Is it economic dislocation brought on by globalization, and white, Christian America losing its domination, as the conventional progressive narrative has it? Or is there something deeper—a loss of meaning, connection, belonging, and the cross-party belief in America’s exceptionalism? Is it the refusal to face the end of tribal/national identity itself?
Take this idiocy, in a New York Times op-ed condemning Trump’s ‘Idiocracy’: “Resistance is not about some sort of clairvoyant condemnation of acts yet uncommitted, but rather about the resilience of memory, the rigidity of morality and the depth of wounds.”
Such blather not only reflects continuing denial, but the very self-righteousness on the part of liberal elites that helped propel Trump to victory. In addition, it is deeply and willfully false. Pundits still refuse to face the fact that their image of America does not conform to the reality that’s now slaps them in the face every day.

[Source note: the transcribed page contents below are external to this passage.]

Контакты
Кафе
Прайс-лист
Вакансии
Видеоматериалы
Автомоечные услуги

It’s indecent to put down the few who predicted Donald Trump would be elected President of the United States, and who wrote about the underlying reasons why (which go far beyond conventional liberal analysis in the States) as indulging in “some sort of clairvoyant condemnation of acts yet uncommitted.”
That’s a sneaky way of saying, ‘Because I am so shocked by the election result, no one could have foreseen and understood it.’ Is such egoism much different than The Donald’s?

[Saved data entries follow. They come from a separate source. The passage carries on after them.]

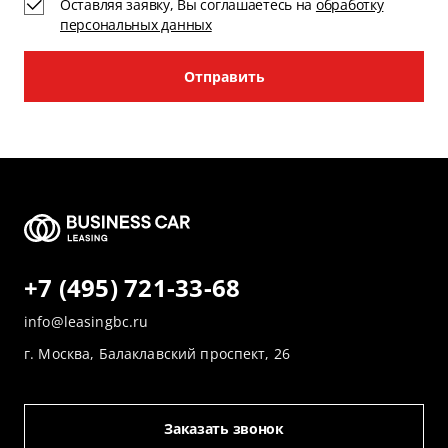
Оставляя заявку, Вы соглашаетесь на
обработку
персональных данных
Отправить
+7 (495) 721-33-68
info@leasingbc.ru
г. Москва, Балаклавский проспект, 26
Заказать звонок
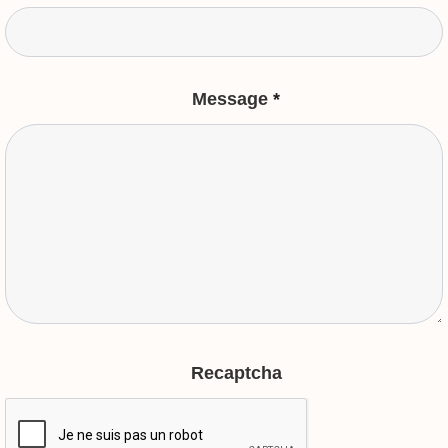
Message
*
Recaptcha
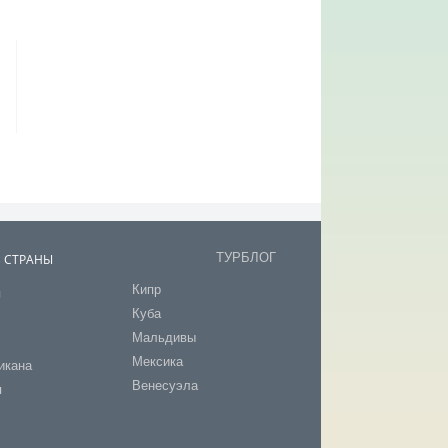
ТУРБЛОГ
В СТРАНЫ
Кипр
я
Куба
т
Мальдивы
Мексика
икана
Венесуэла
я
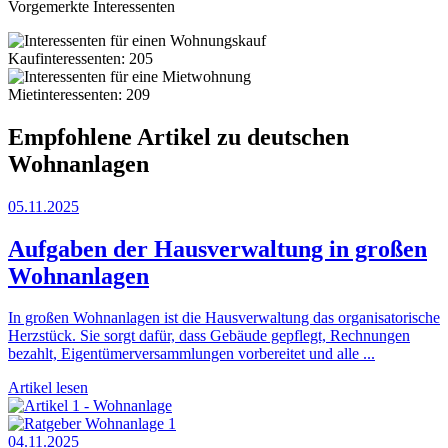
Vorgemerkte Interessenten
Kaufinteressenten: 205
Mietinteressenten: 209
Empfohlene Artikel zu deutschen
Wohnanlagen
05.11.2025
Aufgaben der Hausverwaltung in großen
Wohnanlagen
In großen Wohnanlagen ist die Hausverwaltung das organisatorische
Herzstück. Sie sorgt dafür, dass Gebäude gepflegt, Rechnungen
bezahlt, Eigentümerversammlungen vorbereitet und alle ...
Artikel lesen
04.11.2025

Bill Moyers once said, “A people can perish from too many lies.” Institutionalized falsehood and denial are the long festering, underlying reasons the demagogue and authoritarian-in-waiting Donald Trump was elected.
It’s true that some fake news stories and conspiracies have been fed to the mob. But the news has always been fabricated to some degree. Not by making up stories whole cloth, but by what is deemed to be news, and by conformity to untruths that underlie the mythology of nations.
Therefore it’s only mouthpieces for the status quo that say things like, ‘the truth was blurred, then sidelined, in an online tribal cacophony.’ Here’s a little secret that every 15-year-old knows: The dichotomy between the Net and the Old Media no longer exists except in their minds.
It’s facile to blame Donald Trump for ‘threatening to kill many of the ideals that we hold dear—decency and decorum, inclusion and empathy, truth and facts themselves.’ It’s much more difficult to examine the basic causes and conditions in the culture and body politic that gave rise to Trump, not to mention the eight years of professorial half-truths from President Obama.
Besides, ideals have nothing to do with truth and facts, and are an escape from what is. The ideal and the image are intrinsically fictitious. What’s necessary is to question and have the intent to face facts, inwardly and outwardly.
To find the living truth beyond personal interpretations and conformist narratives, it’s essential to ask: Can one see without the screen of memory, association and interpretation, if only for a few moments every day?
To see what is true and false, and the true in the false, one has to be able to observe without the observer, question without the questioner, and think without the thinker.
To see what is, the fact of things, which is changing every moment, is a never-ending process. Those who believe in ‘the absolutism of truth’ are incapable of seeing the truth.
Thought, however rational, can never bring the truth. Truth is in the understanding of what is, and transcending it.